**DATASET CONTENT:**

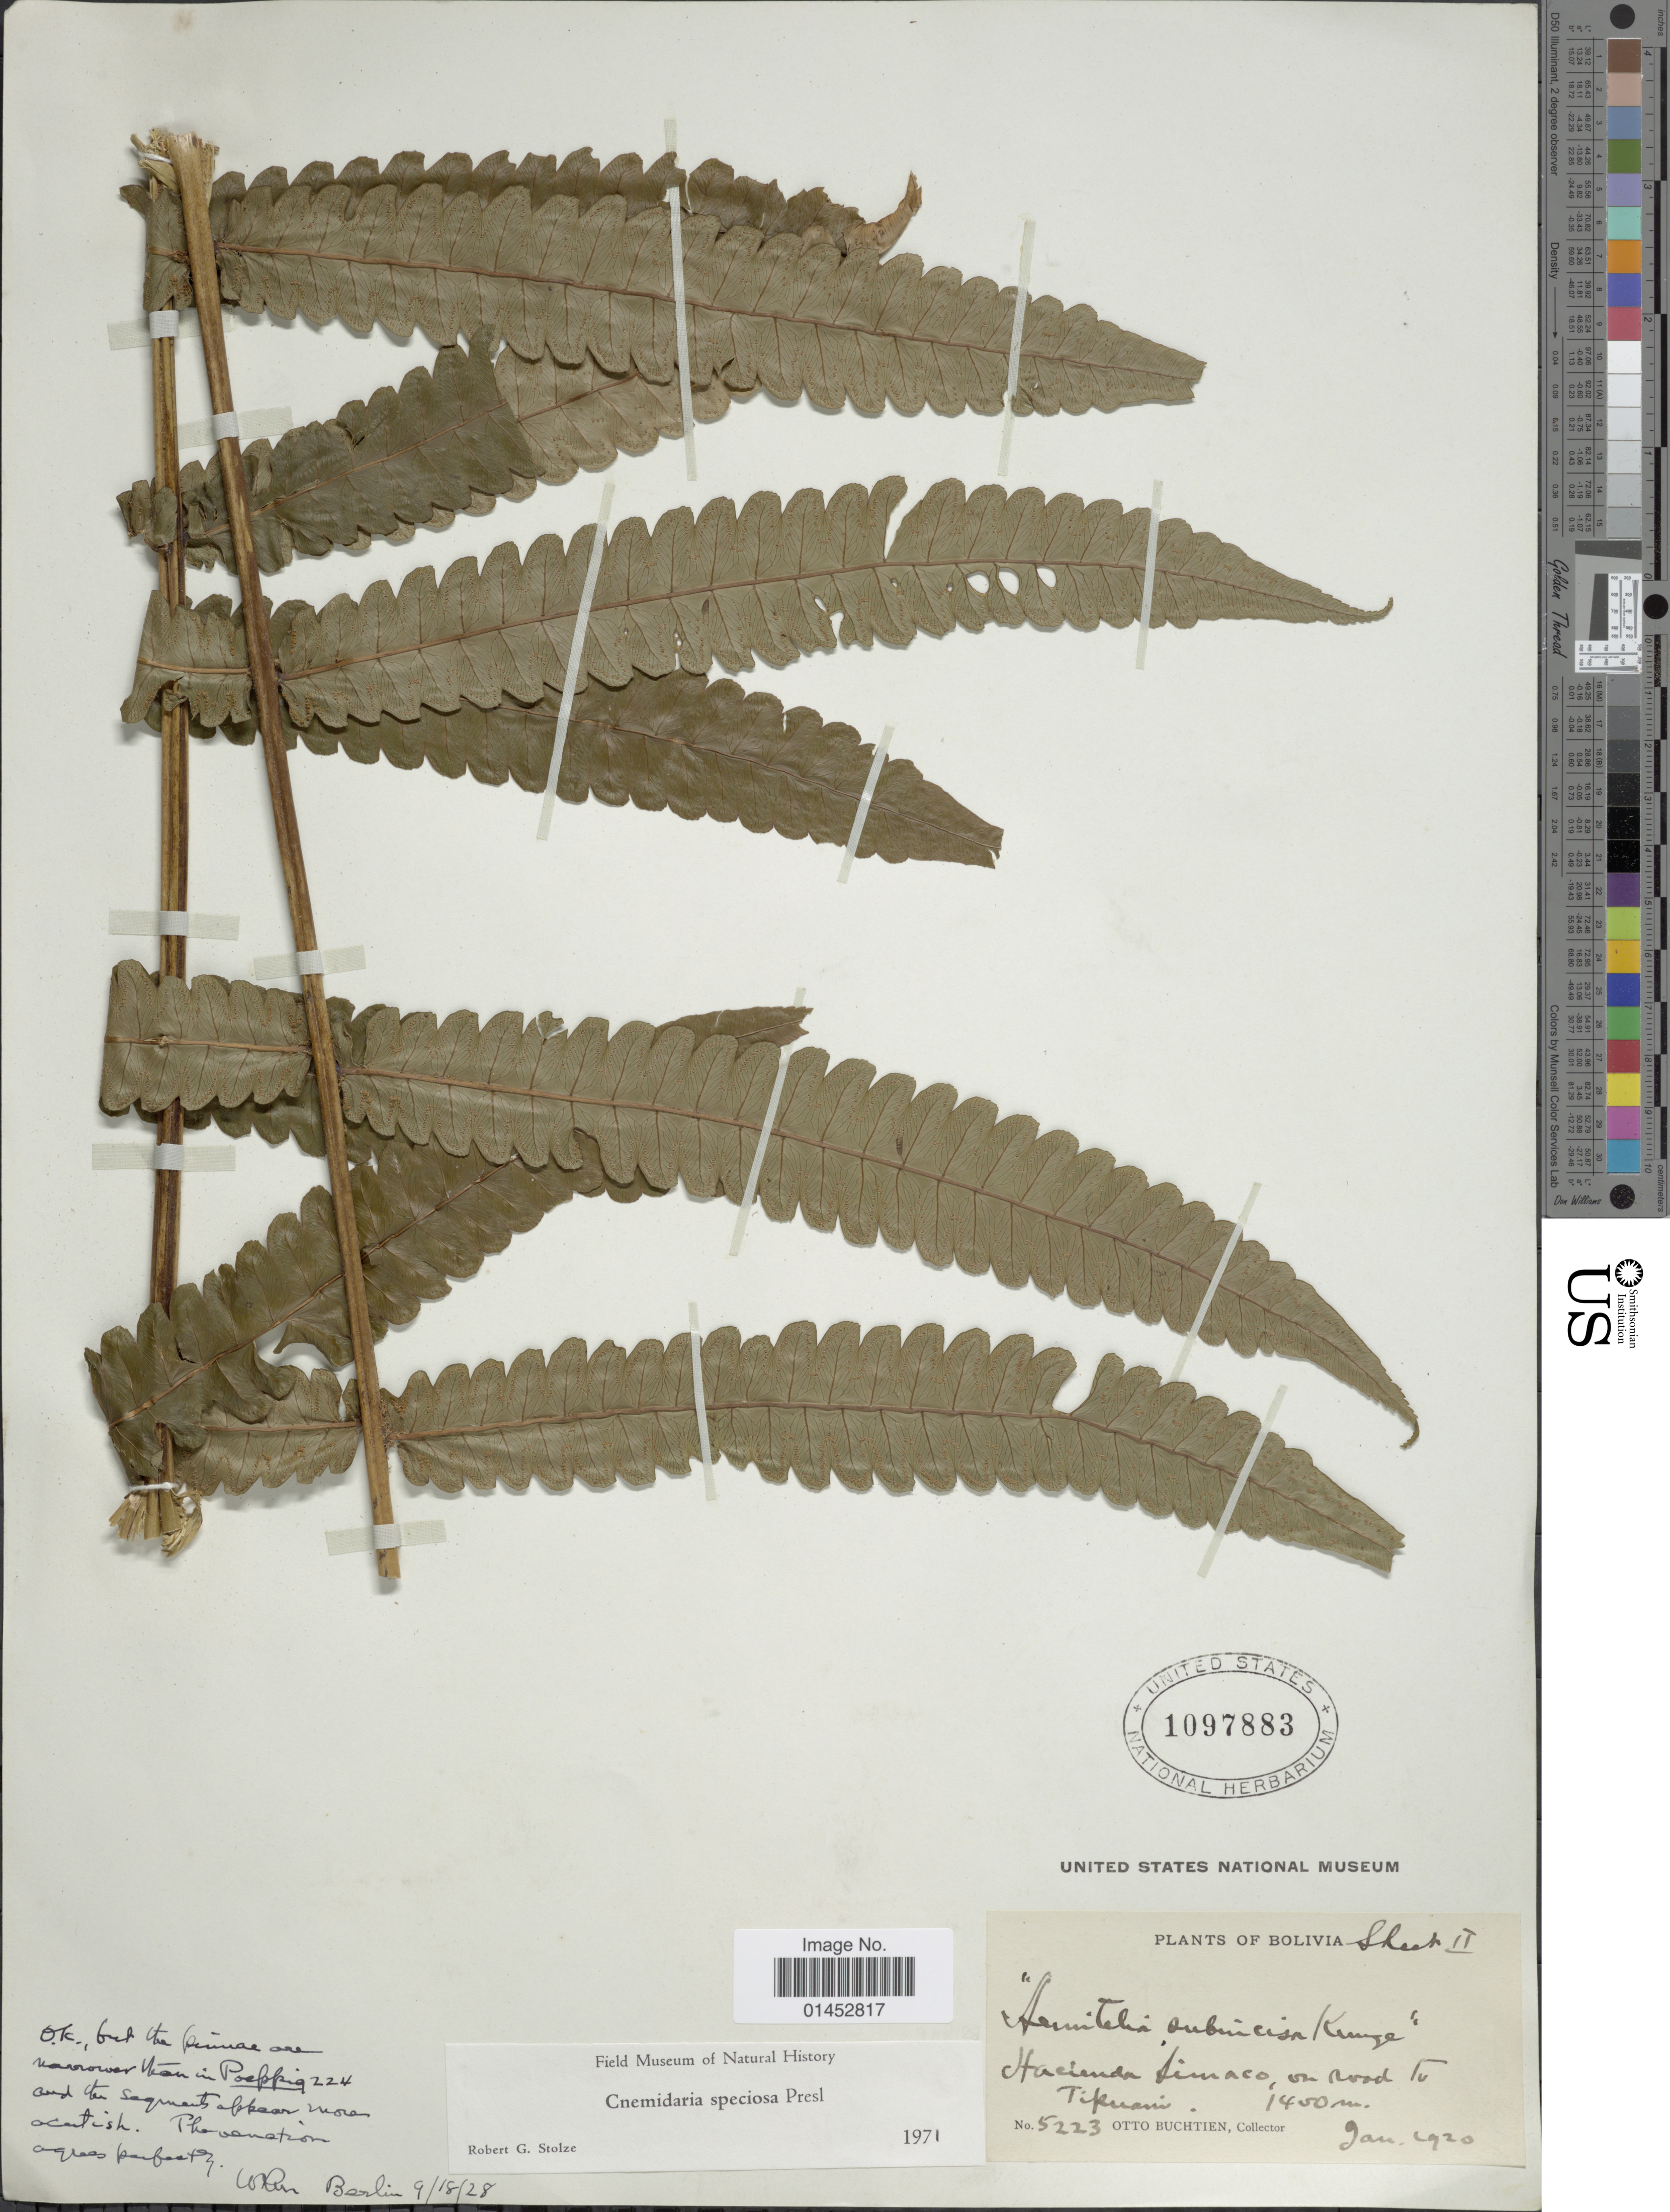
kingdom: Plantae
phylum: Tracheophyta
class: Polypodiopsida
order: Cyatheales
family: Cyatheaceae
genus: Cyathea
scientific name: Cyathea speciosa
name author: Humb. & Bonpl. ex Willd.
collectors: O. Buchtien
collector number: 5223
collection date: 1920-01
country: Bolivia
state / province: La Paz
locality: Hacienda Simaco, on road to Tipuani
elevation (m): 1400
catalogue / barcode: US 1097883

...

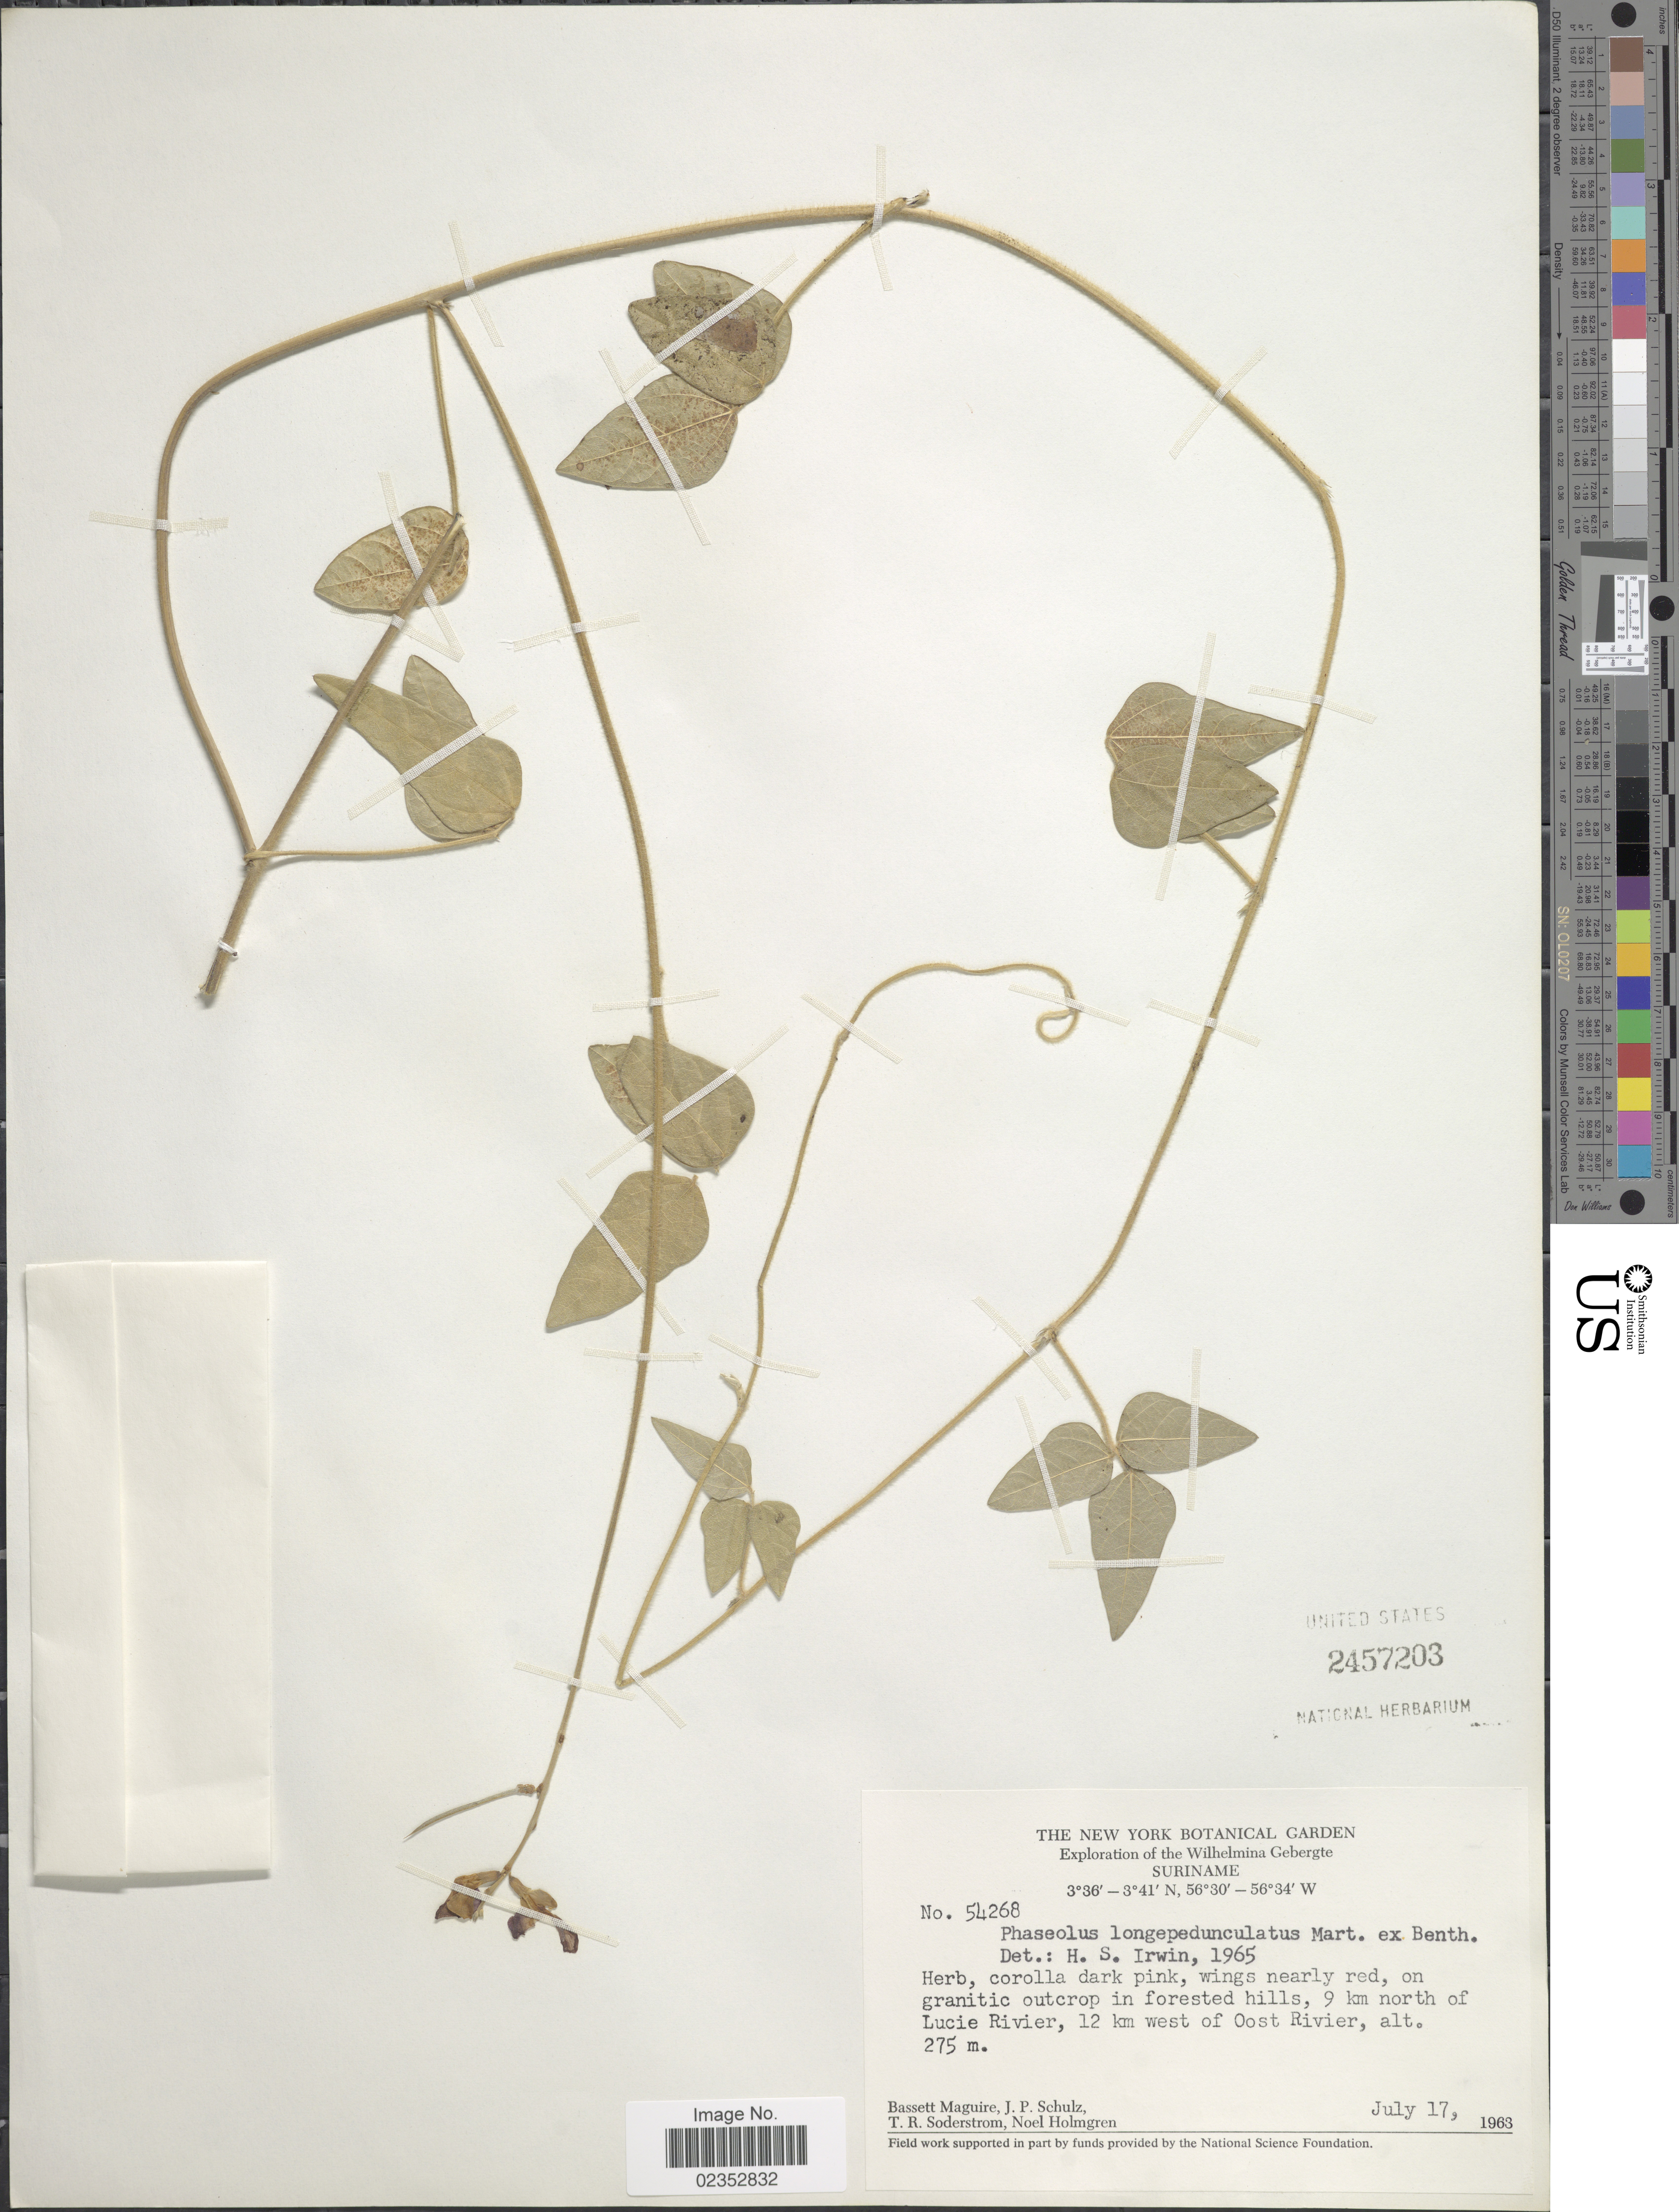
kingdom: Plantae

**TASK:** Copy out the part of the records that opens with the line containing "name author: Humb. & Bonpl. ex Willd." and closes with the line containing "elevation (m): 1400", keeping every line unchanged.

**COMPLETE OUTPUT:**
name author: Humb. & Bonpl. ex Willd.
collectors: O. Buchtien
collector number: 5223
collection date: 1920-01
country: Bolivia
state / province: La Paz
locality: Hacienda Simaco, on road to Tipuani
elevation (m): 1400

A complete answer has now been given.